Why Slack is inappropriate for open source communications

Dave Chaney has written a nice blog post detailing why Slack the chat tool is inappropriate for open source projects to use.

The reasons to prefer something other than Slack for open source project communications are:

  • Slack is closed source
  • Slack requires paid memberships, especially when integrations start to be used
  • Communications within Slack stay within Slack, they cannot be linked to the outside world (that’s a walled-garden, anti-open Web attitude, it makes sense in a corporate setting but not for open source projects).
  • Slack favours real-time communication, even while it tries to promote asynchronous communication

His recommendation?

Instead of closed, synchronous, systems I recommend open source projects stick to asynchronous communication tools that leave a publicly linkable, searchable, url.

The tools that fit this requirement best are; mailing list, issue trackers, and forums.

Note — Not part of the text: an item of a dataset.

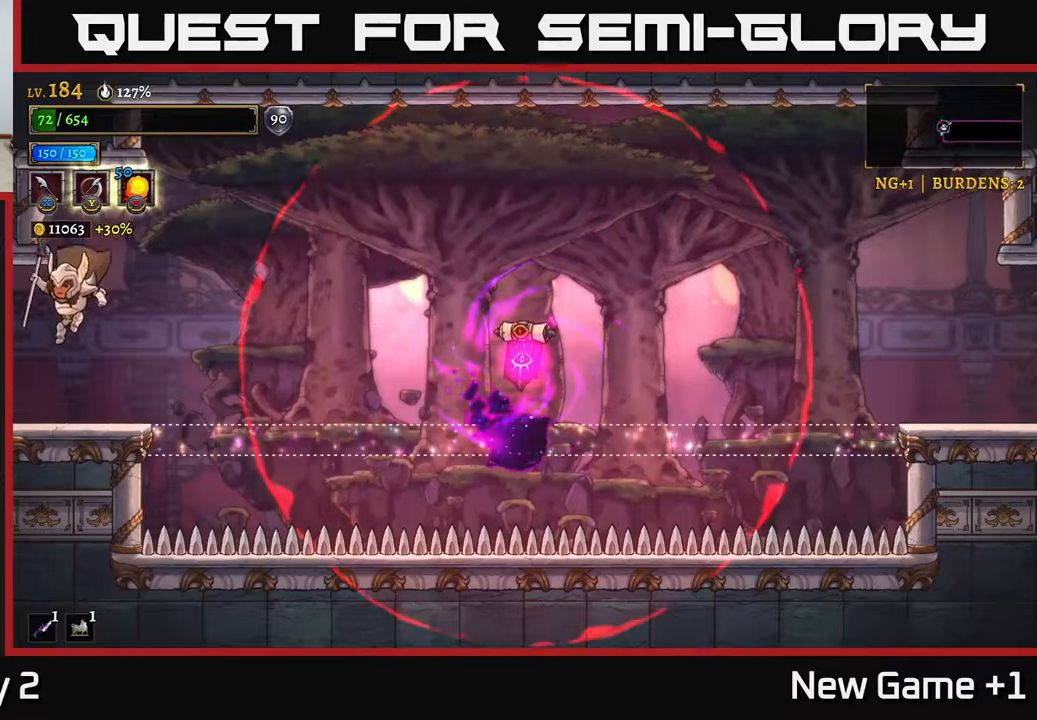
{"buttons": [], "left_stick": "center", "right_stick": "center", "events": [[383, "left_stick", "center"]]}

I’ve mentioned Zulip as an alternative before because it does have some great features and besides, it’s licensed under a free/open source license.

On Hacker News, you can see a lively discussion about this topic.

The lead developer of Zulip chimes in with a thought-provoking response to the blog post, suggesting that Slack isn’t the real problem (though it is a contributor):

…even with “asynchronous” media like email, bug trackers, or forums, often people reply basically immediately (within minutes or maybe hours), just like you can in chat, and it might be hours or days before everyone has a chance to see the conversation and respond.

The problem is that the messages have no organizational structure beyond the channel. In Slack and friends, there’s no easy way to see what _actual conversations_ happened while you were away, and it’s really hard for a channel to discuss multiple things, so conversations either die or become hard to read when someone starts talking about something else. Combined, this means you have to (1) read _everything_ in order to know what happened and (2) be continuously online in order to participate effectively. This may not matter if your community is super low-traffic, but if you have hundreds or thousands of messages being sent daily, this effectively excludes everyone who doesn’t have a LOT of time to spend on the chat community.

The solution in Zulip is to have threads for conversations, and it is possible to view discussions outside of Zulip with public URLs so it isn’t a walled-garden of conversation. Highly recommend checking it out.